Dur retour au monde extérieur
Cela me rappelle la mise en loge terminale de mes études de fugue au CNSMD de Paris où nous devions composer sans l’aide d’un piano une fugue complète dans le style de Robert Schumann.
Une vingtaine d’heures plus tard, comme tous mes camarades « mis en loge » dans un studio du Conservatoire, rue de Madrid à Paris, je remettais ma composition à l’appariteur de service, reprenais ma voiture (vaillante 2 chevaux) garée dans le quartier et, arrivé place du Général de Gaulle en pleine nuit, ne réagissait pas assez vite quand le conducteur de la voiture qui me précédait freinait soudainement : c’était l’accident !

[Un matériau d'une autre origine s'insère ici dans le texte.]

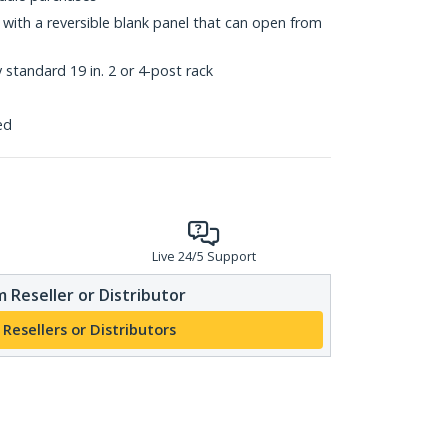
s with a reversible blank panel that can open from
standard 19 in. 2 or 4-post rack
ed
Live 24/5 Support
 Reseller or Distributor
 Resellers or Distributors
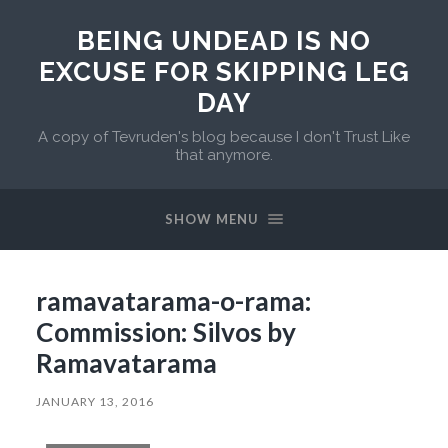
BEING UNDEAD IS NO
EXCUSE FOR SKIPPING LEG
DAY
A copy of Tevruden's blog because I don't Trust Like
that anymore.
SHOW MENU
ramavatarama-o-rama:
Commission: Silvos by
Ramavatarama
JANUARY 13, 2016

Vingt heures d’audition intérieure en loge et le monde extérieur se rappelait brusquement à moi ! Pourtant, cet examen reste dans ma mémoire un excellent souvenir surtout lorsque Philippe Lefèvre interpréta ma réalisation dans la salle d’orgue. Le meilleur moment est vraiment celui où l’on peut comparer la sensation imaginée avec la sensation réalisée de l’œuvre par les musiciens. Et avouons-le honnêtement, Debussy lui-même en convenait, l’écoute de son œuvre réserve toujours des surprises et, par conséquent suscite des ajustements.